How Not to Present a Purchase Offer in Sacramento
A real estate agent I first met 5 years ago when I interviewed her for my book, The Short Sale Savior, and later she referred a relative to me whose home I sold in Sacramento, serves on an Education Committee at a REALTOR association in the Bay area. She asked if I would do a webinar for her agents to help them to get purchase offers accepted. I generally don’t agree to do webinars or seminars because I don’t like them. Who am I to tell people what to do? Seminars are ex-husbands’ gigs, not mine. But I agreed because I can’t say no to this person. She is so danged sweet!
Sweetness gets you everywhere in this life. Vinegar, not so much.
I might start with talking about what NOT to do when writing an offer to buy a home. Because I list such a huge volume of homes in the Sacramento area, I see all kinds of offers. I can estimate that I probably receive more than 1,000 offers a year, maybe even twice that amount depending on whether it’s a seller’s market in Sacramento. It’s common today to receive a minimum of 20 to 30 offers for entry-level listings.
The unspoken truth is at least half of those purchase offers are garbage. I’m being generous with that percentage. That’s the part that agents don’t talk about because nobody wants to believe that a buyer’s agent can’t write an offer, yet that’s the first problem with many offers. There is no nice way to sugar coat this. I continually find myself defending the competency of my profession to sellers who can’t believe their eyes at some of the offers we get.
In a seller’s market, a seller and her listing agent can be very selective. Sure, there are markets in which the tables are turned, but our present market in Sacramento is a seller’s market.

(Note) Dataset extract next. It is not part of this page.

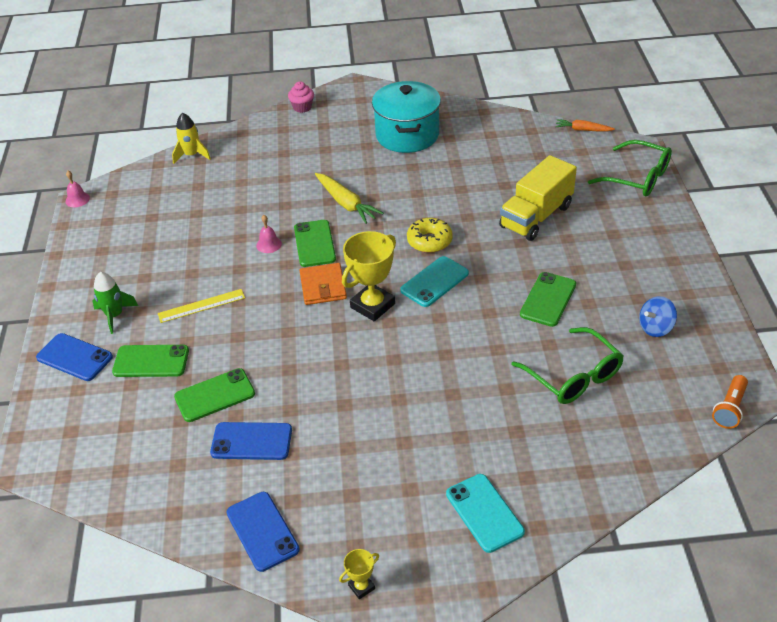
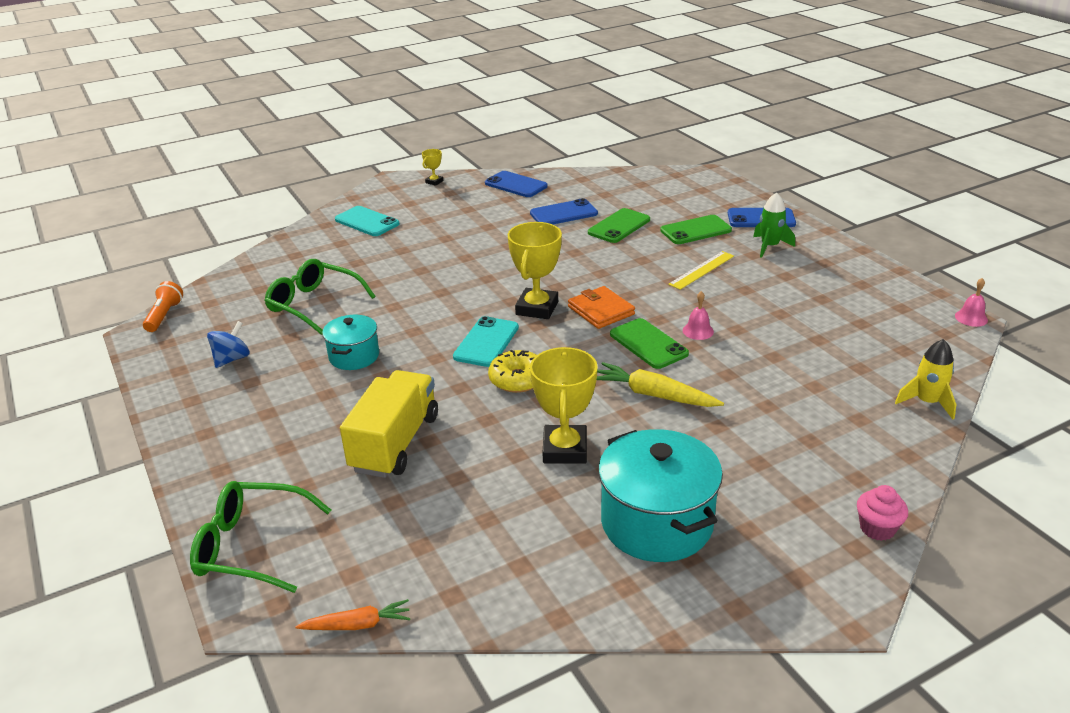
camera: 155 degrees right, 10 degrees down
(429, 184) = (564, 449): none -> yellow trophy
(548, 299) = (354, 356): green phone -> turquoise pot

This means a seller can be looking for the very best offer and might be examining an offer with an eye for a reason to reject it. This is a very different approach than hoping to accept an offer, which is how sellers view offers in an opposite market. Unfortunately, buyers and buyer’s agents give sellers plenty of reasons to reject an offer. If a seller is considering 2 identical offers, one offer may get accepted simply because the other was rejected.
The trick is not to set up an offer for possible rejection. Here are some things an agent and her or his buyer should try NOT to do when presenting a purchase offer:
Clerical Offer Mistakes
- Misspelling of names
- Wrong property address
- No dates
- Missing signatures / initials
- Incorrect mathematical calculations
- Outdated forms
- Missing addendums or supporting documentations
- Sending unnecessary documents / paperwork
Writing FHA or VA offers on listings that do not offer those financing terms?
Sending the offer to the wrong agent or the wrong company or in the wrong format
Not reading the confidential agent remarks / attachments nor following specific directions
Exhibiting hostility toward the listing agent or seller
- Sending the agent a copy of the MLS print-out or list of comparable sales
- Demanding concessions and other unusual terms in the offer
- Belittling the home, the seller and the home’s location
- Yelling and screaming and use of profanity
No cover letter with the offer, hoping the terms and conditions speak for themselves. Often, they do not.
Sending a generic cover letter saying the buyer loves the home. All buyers love the home or they wouldn’t be writing an offer.
Forgetting that all offers look the same. Only the numbers and names change.
The bottom line is don’t give the seller any ammunition to reject an offer. In multiple-offer situations, a buyer should not allow her offer to be automatically eliminated from the competition. Ideally, a buyer wants her offer to be the best, at the least an offer worthy of top consideration. Give it a fighting chance.